Your Answer to This Crucial Question Will Make or Break Your Business's Growth Running a business means making decisions, small and large, that will determine the trajectory of your success.
By Kate Isler Edited by Amanda Breen
Opinions expressed by Entrepreneur contributors are their own.
Do you want to be the Queen or do you want to be the Bank? In other words, as a business owner, do you want to have control or do you want cash? This is the question that all entrepreneurs must answer at some point. Running a business is a series of decisions, small and large, with each decision varying in its overall impact. Being an entrepreneur comes with its own set of unique decisions.
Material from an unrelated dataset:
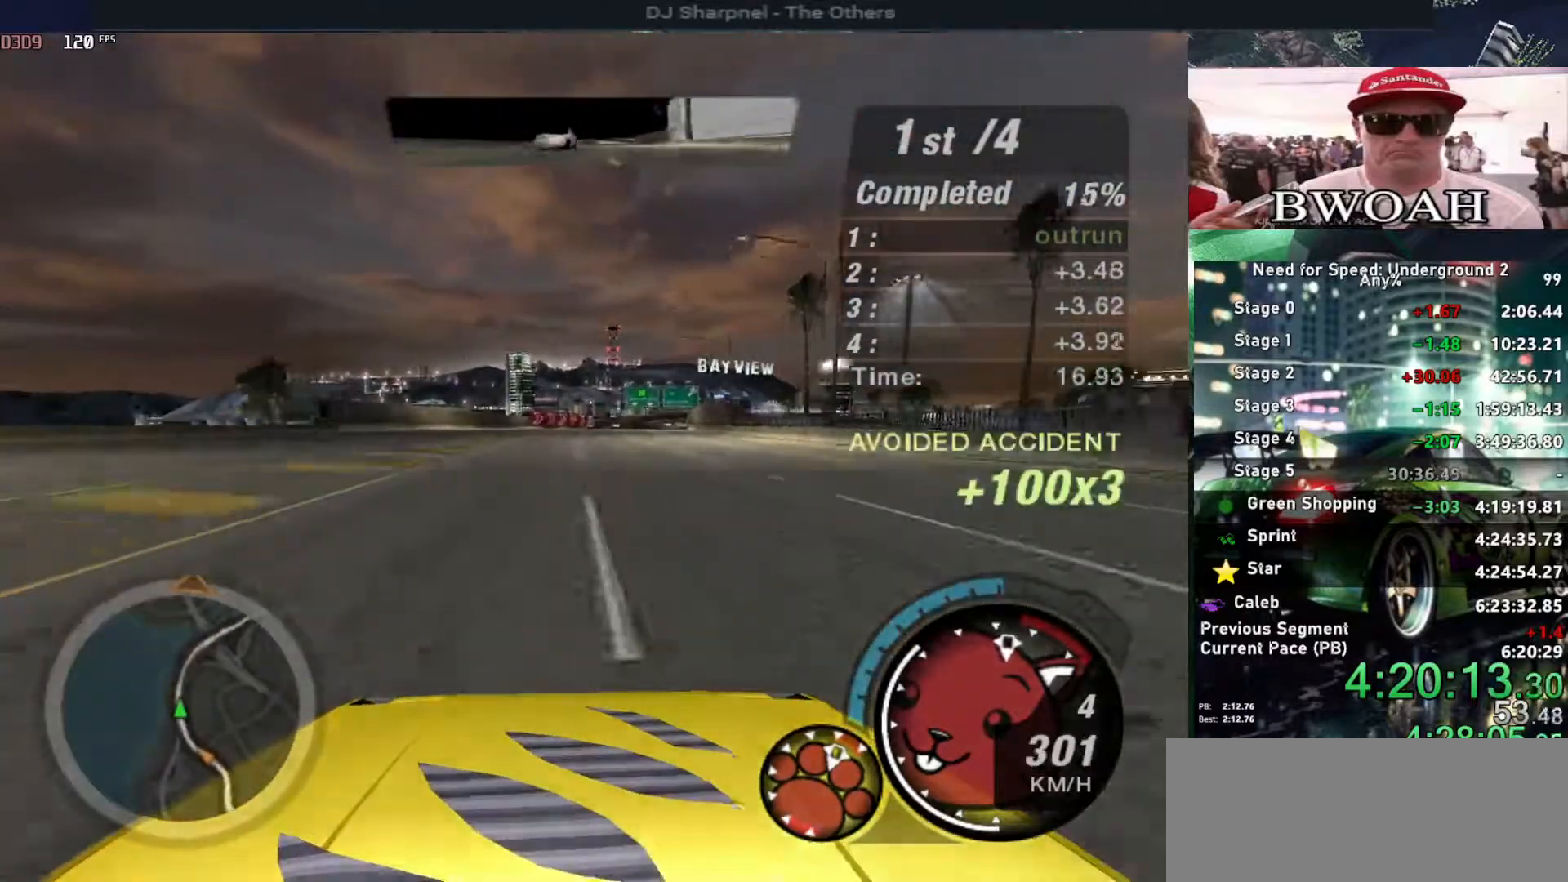
{"keys": ["alt", "up"], "events": [[34, "right", "down"], [117, "right", "up"], [317, "right", "down"], [400, "right", "up"]]}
And being a woman entrepreneur further complicates the choices that you make, as your decisions tend to receive more scrutiny.
I am now in the heat of running my third startup. My journey is like others'; the first startup was a disaster. The product was interesting, but without relevant experience, I had no credibility. I spent all of the money, learned a ton about what not to do and swore I would never start another business.
The next time around, I started a company with a mission that was squarely in my wheelhouse. Be Bold Now is a non-profit dedicated to promoting gender parity by showcasing women's stories and hosting an International Women's Day event. This time, we were wildly successful with rapid attendance and revenue growth. But five years into this venture, and just four days ahead of our annual event, the first Covid-19 death was reported in our home state of Washington. Needless to say, our business came to a crashing halt. By spring of 2020, it was clear that we needed to pivot.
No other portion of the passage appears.